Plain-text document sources
════

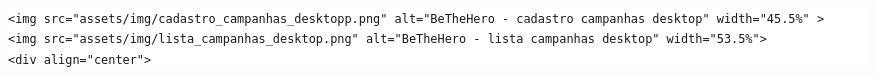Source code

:     <img src="assets/img/cadastro_campanhas_desktopp.png" alt="BeTheHero - cadastro campanhas desktop" width="45.5%" >
    <img src="assets/img/lista_campanhas_desktop.png" alt="BeTheHero - lista campanhas desktop" width="53.5%">
    <div align="center">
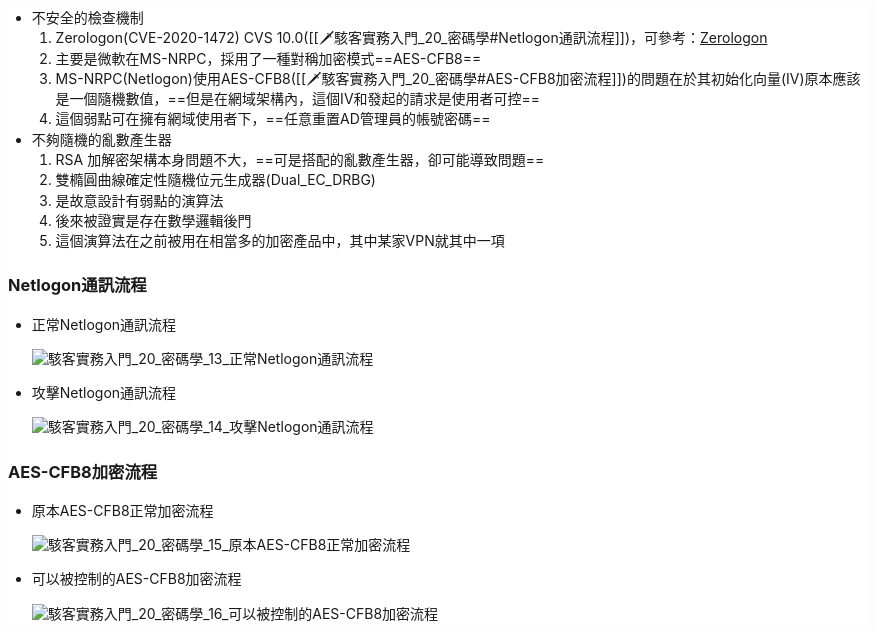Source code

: - 不安全的檢查機制
	1. Zerologon(CVE-2020-1472) CVS 10.0([[🗡駭客實務入門_20_密碼學#Netlogon通訊流程]])，可參考：[Zerologon](https://www.secura.com/uploads/whitepapers/Zerologon.pdf)
	2. 主要是微軟在MS-NRPC，採用了一種對稱加密模式==AES-CFB8==
	3. MS-NRPC(Netlogon)使用AES-CFB8([[🗡駭客實務入門_20_密碼學#AES-CFB8加密流程]])的問題在於其初始化向量(IV)原本應該是一個隨機數值，==但是在網域架構內，這個IV和發起的請求是使用者可控==
	4. 這個弱點可在擁有網域使用者下，==任意重置AD管理員的帳號密碼==
- 不夠隨機的亂數產生器
	1. RSA 加解密架構本身問題不大，==可是搭配的亂數產生器，卻可能導致問題==
	2. 雙橢圓曲線確定性隨機位元生成器(Dual_EC_DRBG)
	3. 是故意設計有弱點的演算法
	4. 後來被證實是存在數學邏輯後門
	5. 這個演算法在之前被用在相當多的加密產品中，其中某家VPN就其中一項

### Netlogon通訊流程
- 正常Netlogon通訊流程
	
    ![駭客實務入門_20_密碼學_13_正常Netlogon通訊流程](https://github.com/MickeyHuang233/CodingStudyNote/blob/main/05_%E8%B3%87%E5%AE%89%E6%8A%80%E8%A1%93/%F0%9F%97%A1%E9%A7%AD%E5%AE%A2%E5%AF%A6%E5%8B%99%E5%85%A5%E9%96%80/images/%E9%A7%AD%E5%AE%A2%E5%AF%A6%E5%8B%99%E5%85%A5%E9%96%80_20_%E5%AF%86%E7%A2%BC%E5%AD%B8_13_%E6%AD%A3%E5%B8%B8Netlogon%E9%80%9A%E8%A8%8A%E6%B5%81%E7%A8%8B.png?raw=true)
- 攻擊Netlogon通訊流程
	
    ![駭客實務入門_20_密碼學_14_攻擊Netlogon通訊流程](https://github.com/MickeyHuang233/CodingStudyNote/blob/main/05_%E8%B3%87%E5%AE%89%E6%8A%80%E8%A1%93/%F0%9F%97%A1%E9%A7%AD%E5%AE%A2%E5%AF%A6%E5%8B%99%E5%85%A5%E9%96%80/images/%E9%A7%AD%E5%AE%A2%E5%AF%A6%E5%8B%99%E5%85%A5%E9%96%80_20_%E5%AF%86%E7%A2%BC%E5%AD%B8_14_%E6%94%BB%E6%93%8ANetlogon%E9%80%9A%E8%A8%8A%E6%B5%81%E7%A8%8B.png?raw=true)

### AES-CFB8加密流程
- 原本AES-CFB8正常加密流程
	
    ![駭客實務入門_20_密碼學_15_原本AES-CFB8正常加密流程](https://github.com/MickeyHuang233/CodingStudyNote/blob/main/05_%E8%B3%87%E5%AE%89%E6%8A%80%E8%A1%93/%F0%9F%97%A1%E9%A7%AD%E5%AE%A2%E5%AF%A6%E5%8B%99%E5%85%A5%E9%96%80/images/%E9%A7%AD%E5%AE%A2%E5%AF%A6%E5%8B%99%E5%85%A5%E9%96%80_20_%E5%AF%86%E7%A2%BC%E5%AD%B8_15_%E5%8E%9F%E6%9C%ACAES-CFB8%E6%AD%A3%E5%B8%B8%E5%8A%A0%E5%AF%86%E6%B5%81%E7%A8%8B.png?raw=true)
- 可以被控制的AES-CFB8加密流程
	
    ![駭客實務入門_20_密碼學_16_可以被控制的AES-CFB8加密流程](https://github.com/MickeyHuang233/CodingStudyNote/blob/main/05_%E8%B3%87%E5%AE%89%E6%8A%80%E8%A1%93/%F0%9F%97%A1%E9%A7%AD%E5%AE%A2%E5%AF%A6%E5%8B%99%E5%85%A5%E9%96%80/images/%E9%A7%AD%E5%AE%A2%E5%AF%A6%E5%8B%99%E5%85%A5%E9%96%80_20_%E5%AF%86%E7%A2%BC%E5%AD%B8_16_%E5%8F%AF%E4%BB%A5%E8%A2%AB%E6%8E%A7%E5%88%B6%E7%9A%84AES-CFB8%E5%8A%A0%E5%AF%86%E6%B5%81%E7%A8%8B.png?raw=true)
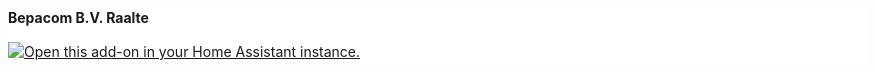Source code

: **Bepacom B.V. Raalte**


[![Open this add-on in your Home Assistant instance.][bepacom-badge]][bepacom]


[addon-badge]: https://my.home-assistant.io/badges/supervisor_addon.svg
[addon]: https://my.home-assistant.io/redirect/supervisor_addon/?addon=13b6b180_bacnetinterface&repository_url=https%3A%2F%2Fgithub.com%2FGravySeal%2Fbepacom-repo
[bepacom-badge]: https://www.bepacom.nl/wp-content/uploads/2018/09/logo-bepacom-besturingstechniek.jpg
[bepacom]: https://www.bepacom.nl/
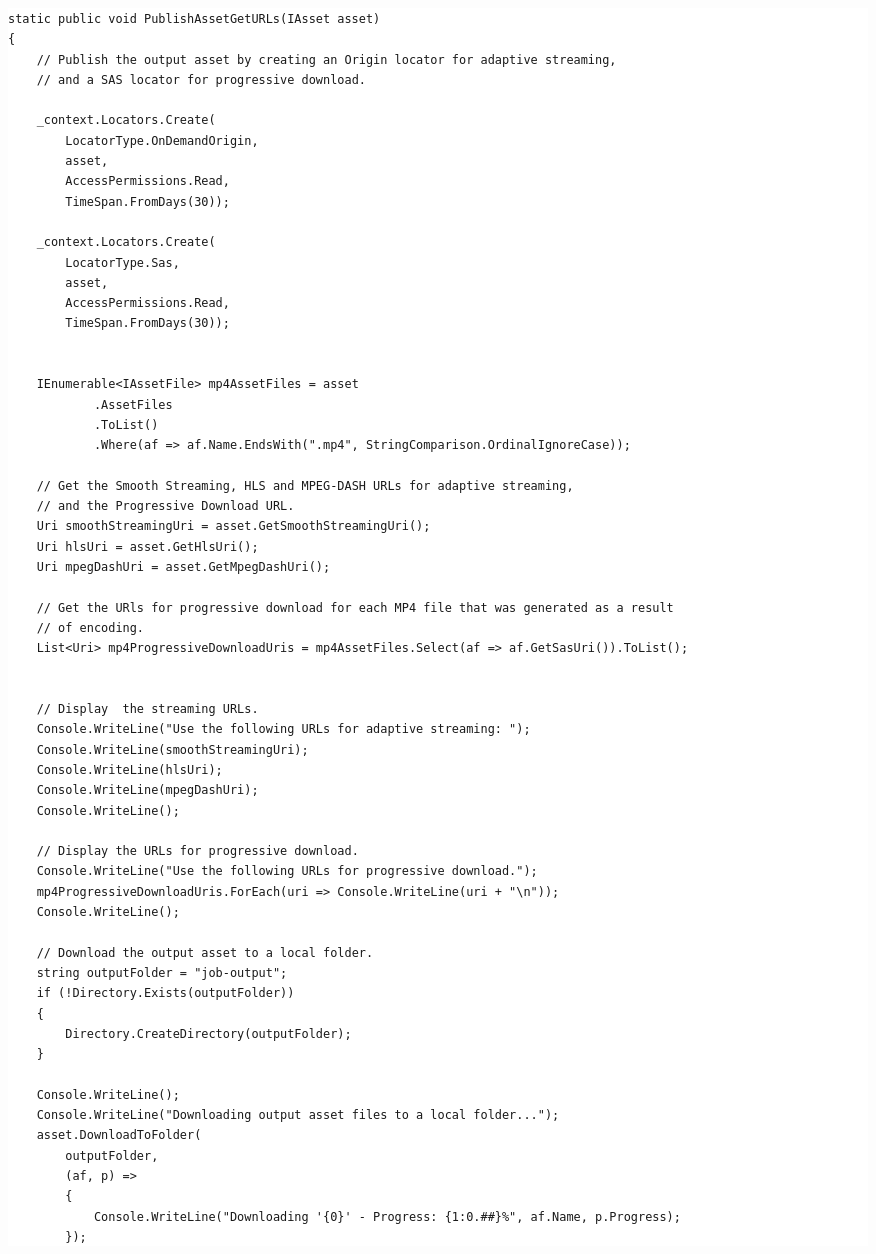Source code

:     static public void PublishAssetGetURLs(IAsset asset)
    {
        // Publish the output asset by creating an Origin locator for adaptive streaming,
        // and a SAS locator for progressive download.

        _context.Locators.Create(
            LocatorType.OnDemandOrigin,
            asset,
            AccessPermissions.Read,
            TimeSpan.FromDays(30));

        _context.Locators.Create(
            LocatorType.Sas,
            asset,
            AccessPermissions.Read,
            TimeSpan.FromDays(30));


        IEnumerable<IAssetFile> mp4AssetFiles = asset
                .AssetFiles
                .ToList()
                .Where(af => af.Name.EndsWith(".mp4", StringComparison.OrdinalIgnoreCase));

        // Get the Smooth Streaming, HLS and MPEG-DASH URLs for adaptive streaming,
        // and the Progressive Download URL.
        Uri smoothStreamingUri = asset.GetSmoothStreamingUri();
        Uri hlsUri = asset.GetHlsUri();
        Uri mpegDashUri = asset.GetMpegDashUri();

        // Get the URls for progressive download for each MP4 file that was generated as a result
		// of encoding.
		List<Uri> mp4ProgressiveDownloadUris = mp4AssetFiles.Select(af => af.GetSasUri()).ToList();


        // Display  the streaming URLs.
        Console.WriteLine("Use the following URLs for adaptive streaming: ");
        Console.WriteLine(smoothStreamingUri);
        Console.WriteLine(hlsUri);
        Console.WriteLine(mpegDashUri);
        Console.WriteLine();

		// Display the URLs for progressive download.
        Console.WriteLine("Use the following URLs for progressive download.");
        mp4ProgressiveDownloadUris.ForEach(uri => Console.WriteLine(uri + "\n"));
        Console.WriteLine();

        // Download the output asset to a local folder.
        string outputFolder = "job-output";
        if (!Directory.Exists(outputFolder))
        {
            Directory.CreateDirectory(outputFolder);
        }

        Console.WriteLine();
        Console.WriteLine("Downloading output asset files to a local folder...");
        asset.DownloadToFolder(
            outputFolder,
            (af, p) =>
            {
                Console.WriteLine("Downloading '{0}' - Progress: {1:0.##}%", af.Name, p.Progress);
            });
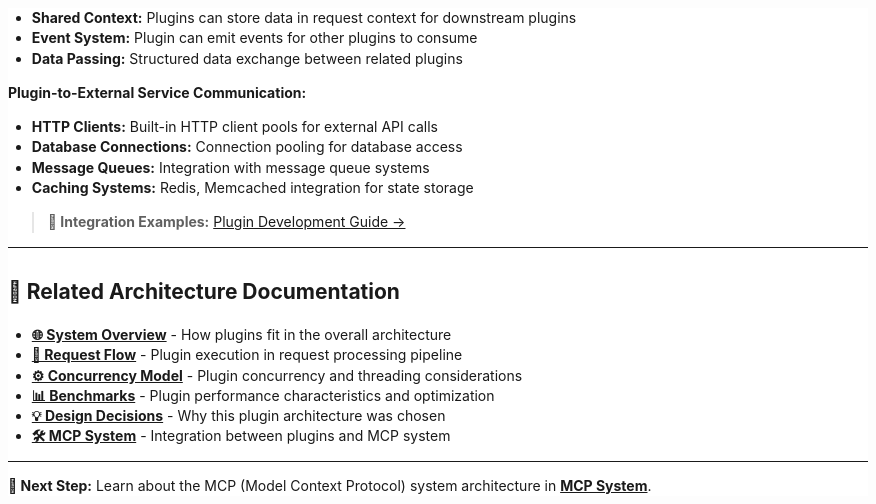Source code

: - **Shared Context:** Plugins can store data in request context for downstream plugins
- **Event System:** Plugin can emit events for other plugins to consume
- **Data Passing:** Structured data exchange between related plugins

**Plugin-to-External Service Communication:**

- **HTTP Clients:** Built-in HTTP client pools for external API calls
- **Database Connections:** Connection pooling for database access
- **Message Queues:** Integration with message queue systems
- **Caching Systems:** Redis, Memcached integration for state storage

> **📖 Integration Examples:** [Plugin Development Guide →](../usage/go-package/plugins.md)

---

## 🔗 Related Architecture Documentation

- **[🌐 System Overview](./system-overview.md)** - How plugins fit in the overall architecture
- **[🔄 Request Flow](./request-flow.md)** - Plugin execution in request processing pipeline
- **[⚙️ Concurrency Model](./concurrency.md)** - Plugin concurrency and threading considerations
- **[📊 Benchmarks](../benchmarks.md)** - Plugin performance characteristics and optimization
- **[💡 Design Decisions](./design-decisions.md)** - Why this plugin architecture was chosen
- **[🛠️ MCP System](./mcp.md)** - Integration between plugins and MCP system

---

**🎯 Next Step:** Learn about the MCP (Model Context Protocol) system architecture in **[MCP System](./mcp.md)**.

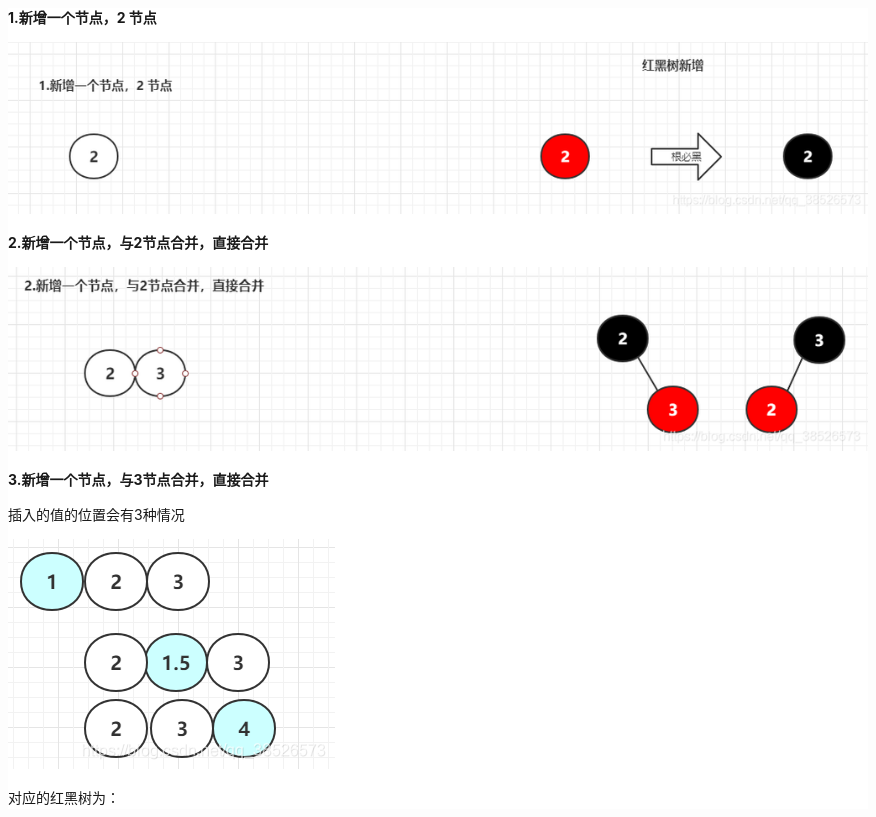 **1.新增一个节点，2 节点**

![20210615101319193](img/20210615101319193.png)

**2.新增一个节点，与2节点合并，直接合并**

![20210615101332737](img/20210615101332737.png)



**3.新增一个节点，与3节点合并，直接合并**

插入的值的位置会有3种情况

![20210615101345221](img/20210615101345221.png)

对应的红黑树为：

════

#### [Your objective]
For the string "Display", filter the data and copy out each line where it occurs.

#### [Exercise result]
        // Display  the streaming URLs.
		// Display the URLs for progressive download.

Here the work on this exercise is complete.